If IPH isn’t diagnosed and the patient doesn’t begin a therapy regime, “these children can be presented with life-threatening experiences,” Wu said.
That’s why Landon’s treatments are frequent and extensive.
Every month, he packs his Mario Brothers bag and spends three days at Boston Children’s Hospital, where he receives an infusion of steroids and antibodies. Much of his February school vacation was spent at the hospital, and his April vacation will be spent the same way.
His parents haven’t explained to Landon everything that’s happening to him, but he knows something is different. He has been frustrated because he had to spend a lot of time indoors this winter to avoid catching a cold, and at school, he uses his own coloring pencils and glue sticks.
“He knows he has sick lungs,” Erin said.
Erin and Jaymes remain cautiously optimistic. Landon is bursting with energy right now, but they know that can change in a heartbeat.
Most parents look forward to grabbing a moment of rest when their children tucker themselves out after playing or a day at school. But when
Landon seems even a little fatigued, his parents worry that his lungs could be bleeding.
The stress can be overwhelming. Every time Landon comes down with even a slight cold, or they think he’s napping too much, his parents worry that his hemoglobin levels may be dropping. They’re always on high alert.
“For a sniffle, we have to go to the doctor,” Erin said. “I’m not a person who typically worries a lot. Now it’s a worry you didn’t even know was possible.”
Despite their own heartbreaking anxiety about their son, Erin and Jaymes are the kind of people who still want to do everything they can to help other parents who are in a similar situation.

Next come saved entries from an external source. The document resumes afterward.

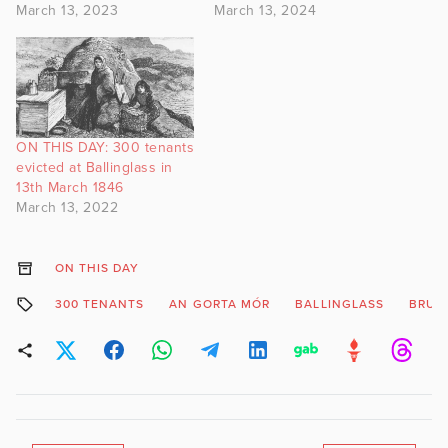
March 13, 2023
March 13, 2024
ON THIS DAY: 300 tenants
evicted at Ballinglass in
13th March 1846
March 13, 2022
ON THIS DAY
300 TENANTS
AN GORTA MÓR
BALLINGLASS
BRUT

It starts by trying to find them. Relatives have helped Erin and Jaymes establish a nonprofit called Breath of Hope RI, and they’ve already raised nearly $50,000 to help the University of North Carolina build a registry of others with the disease and, eventually, find a cure.
“We’re just trying to make people aware,” Erin said.
At the University of North Carolina, Drs. Wu and Vece said they hope to have a registry established by the end of the year. That will give hospitals around the country the ability to input information about similar cases.
“The goals with this registry will be: How can we help families get closer to a diagnosis and better understand longterm impacts?” Wu said.
Meanwhile, in his happy world of Legos and Bluey cartoons, Landon laughs and plays as Erin and Jaymes hope and pray that someone, somewhere, helps their kid.